Baca berita tanpa iklan. Gabung Kompas.com+

Sampah Makanan Indonesia Tembus 16,3 Juta Ton Per Tahun, Ini Kata Pakar UGM

Kompas.com, 31 Agustus 2022, 09:15 WIB
Sandra Desi Caesaria

Penulis

Sumber UGM

KOMPAS.com - Sampah makanan di Indonesia termasuk tinggi hingga per tahunnya bisa dihasilkan sampah sebesar 16,3 juta ton.

Sampah makanan yang paling banyak ditemukan adalah beras. Padahal, masa tumbuh padi selama 3-4 bulan dan setelah dipanen masih melalui proses yang panjang.

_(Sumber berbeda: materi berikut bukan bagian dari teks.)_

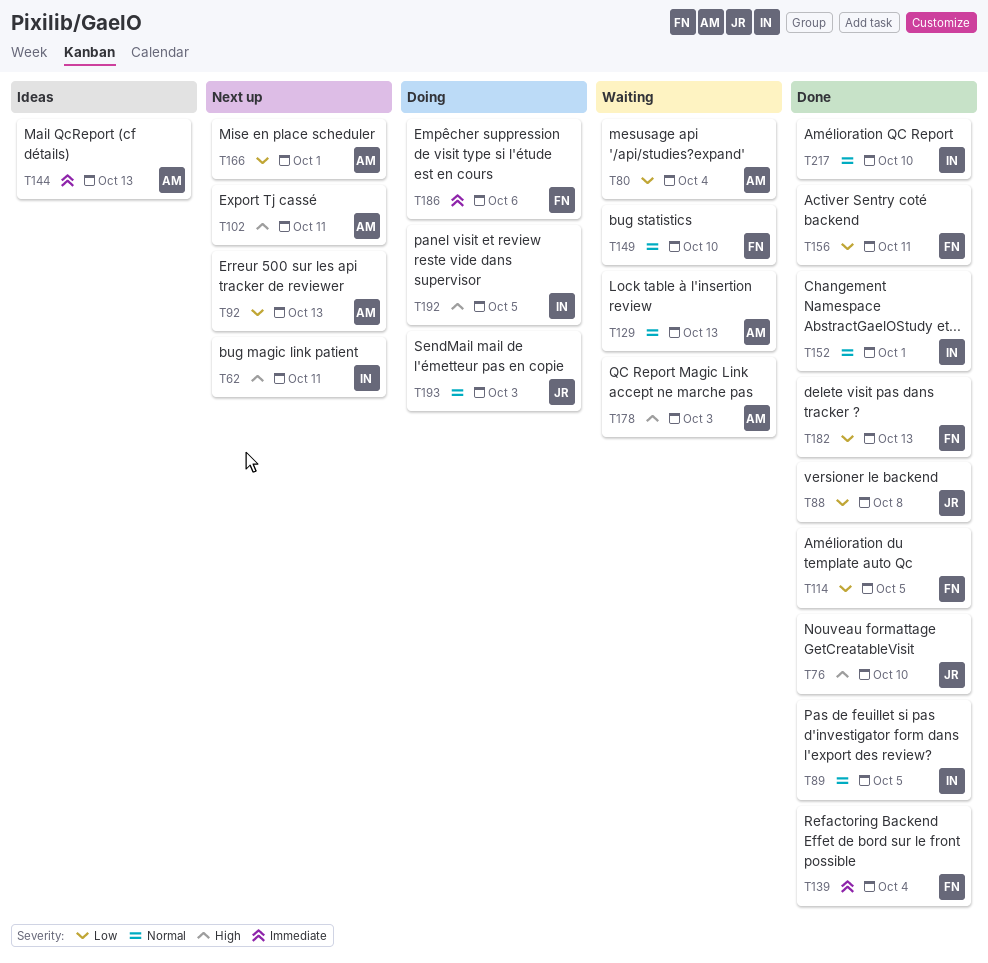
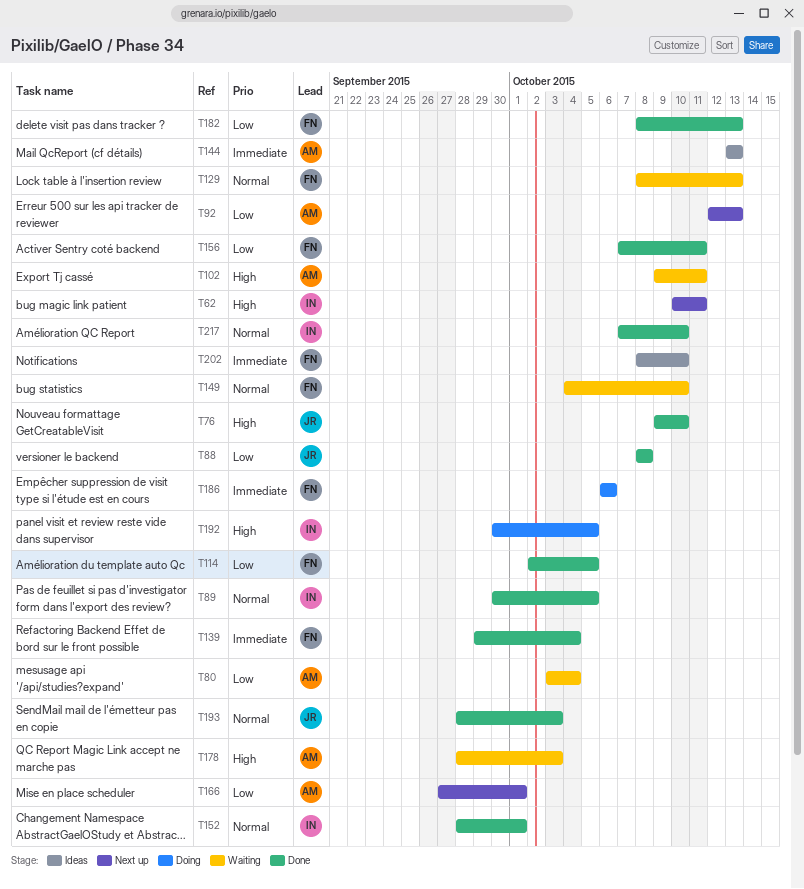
T102, status: Next up -> Waiting
T129, owner: AM -> FN
T193, status: Doing -> Done
T202: none -> present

Terlalu banyaknya sampah makanan, bisa mengancam krisis pangan dan ditambah kedepan ada angka kelahiran yang terus maka harus segera dicari solusi.

Pada tahun 2021 lalu, Agensi United Nation untuk pangan, Food and Agriculture Organization (FAO), mengatakan bahwa pada tahun 2050 nanti jumlah penduduk dunia diperkirakan akan tembus 10 miliar.

Baca juga: GeNose Siap Dipasarkan ke-4 Negara, Sudah Publikasi 2 Jurnal Internasional

Untuk mengimbangi jumlah penduduk yang besar, maka produksi pangan dunia harus naik setidaknya 70 persen. Artinya, jika produksi pangan tidak naik, maka krisis pangan tidak akan dapat dihindari. Sudah krisis pangan, masih ada kebiasaan membuang sampah makanan.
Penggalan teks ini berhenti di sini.